Your goal: Word for word, reproduce each line of the data below, omitting every image.

Given records:
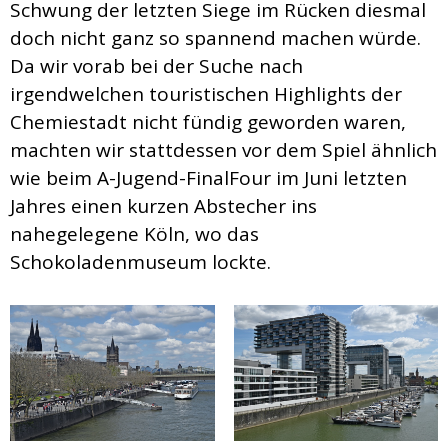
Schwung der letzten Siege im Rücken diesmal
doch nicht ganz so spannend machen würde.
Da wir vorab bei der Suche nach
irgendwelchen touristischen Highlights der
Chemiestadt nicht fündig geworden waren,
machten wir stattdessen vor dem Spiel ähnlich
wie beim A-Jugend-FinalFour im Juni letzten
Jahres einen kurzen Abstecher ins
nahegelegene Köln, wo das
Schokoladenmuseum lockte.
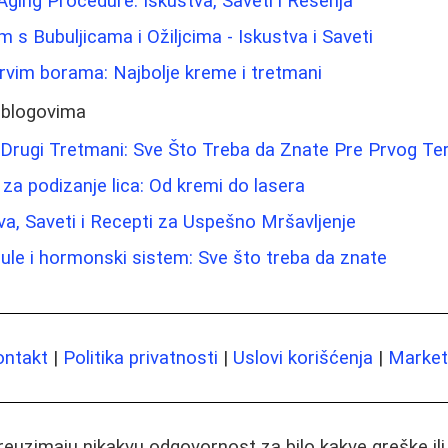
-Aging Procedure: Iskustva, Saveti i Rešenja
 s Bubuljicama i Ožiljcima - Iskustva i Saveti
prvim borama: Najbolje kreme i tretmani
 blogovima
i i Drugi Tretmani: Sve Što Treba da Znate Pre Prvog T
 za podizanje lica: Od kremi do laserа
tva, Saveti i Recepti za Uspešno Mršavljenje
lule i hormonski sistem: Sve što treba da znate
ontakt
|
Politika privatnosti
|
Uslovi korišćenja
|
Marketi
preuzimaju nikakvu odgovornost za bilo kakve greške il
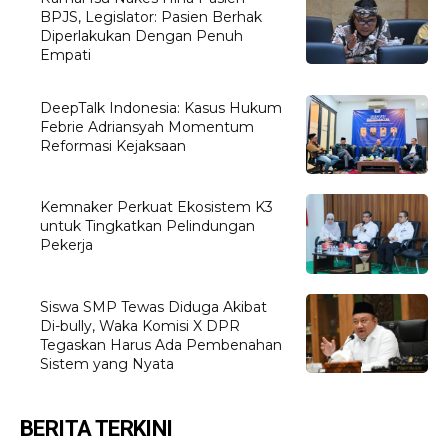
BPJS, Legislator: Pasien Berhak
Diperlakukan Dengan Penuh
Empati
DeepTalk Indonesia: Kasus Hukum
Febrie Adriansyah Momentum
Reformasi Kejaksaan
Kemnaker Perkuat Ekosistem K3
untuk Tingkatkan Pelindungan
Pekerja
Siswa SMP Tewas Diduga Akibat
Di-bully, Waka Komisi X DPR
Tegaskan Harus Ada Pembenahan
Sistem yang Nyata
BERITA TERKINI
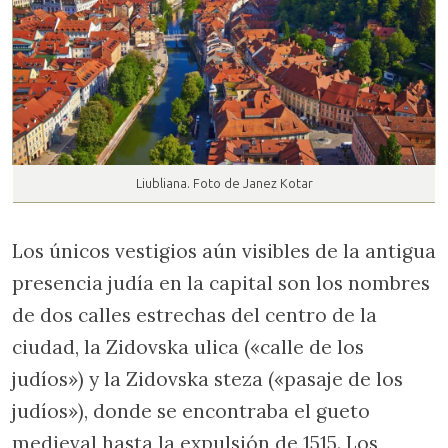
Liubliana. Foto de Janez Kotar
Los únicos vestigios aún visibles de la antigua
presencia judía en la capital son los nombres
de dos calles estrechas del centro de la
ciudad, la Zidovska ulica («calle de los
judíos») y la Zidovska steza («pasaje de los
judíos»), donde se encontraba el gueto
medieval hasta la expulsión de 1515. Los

Output:
Schwung der letzten Siege im Rücken diesmal
doch nicht ganz so spannend machen würde.
Da wir vorab bei der Suche nach
irgendwelchen touristischen Highlights der
Chemiestadt nicht fündig geworden waren,
machten wir stattdessen vor dem Spiel ähnlich
wie beim A-Jugend-FinalFour im Juni letzten
Jahres einen kurzen Abstecher ins
nahegelegene Köln, wo das
Schokoladenmuseum lockte.
-Aging Procedure: Iskustva, Saveti i Rešenja
 s Bubuljicama i Ožiljcima - Iskustva i Saveti
prvim borama: Najbolje kreme i tretmani
 blogovima
i i Drugi Tretmani: Sve Što Treba da Znate Pre Prvog T
 za podizanje lica: Od kremi do laserа
tva, Saveti i Recepti za Uspešno Mršavljenje
lule i hormonski sistem: Sve što treba da znate
ontakt
|
Politika privatnosti
|
Uslovi korišćenja
|
Marketi
preuzimaju nikakvu odgovornost za bilo kakve greške il
BPJS, Legislator: Pasien Berhak
Diperlakukan Dengan Penuh
Empati
DeepTalk Indonesia: Kasus Hukum
Febrie Adriansyah Momentum
Reformasi Kejaksaan
Kemnaker Perkuat Ekosistem K3
untuk Tingkatkan Pelindungan
Pekerja
Siswa SMP Tewas Diduga Akibat
Di-bully, Waka Komisi X DPR
Tegaskan Harus Ada Pembenahan
Sistem yang Nyata
BERITA TERKINI
Liubliana. Foto de Janez Kotar
Los únicos vestigios aún visibles de la antigua
presencia judía en la capital son los nombres
de dos calles estrechas del centro de la
ciudad, la Zidovska ulica («calle de los
judíos») y la Zidovska steza («pasaje de los
judíos»), donde se encontraba el gueto
medieval hasta la expulsión de 1515. Los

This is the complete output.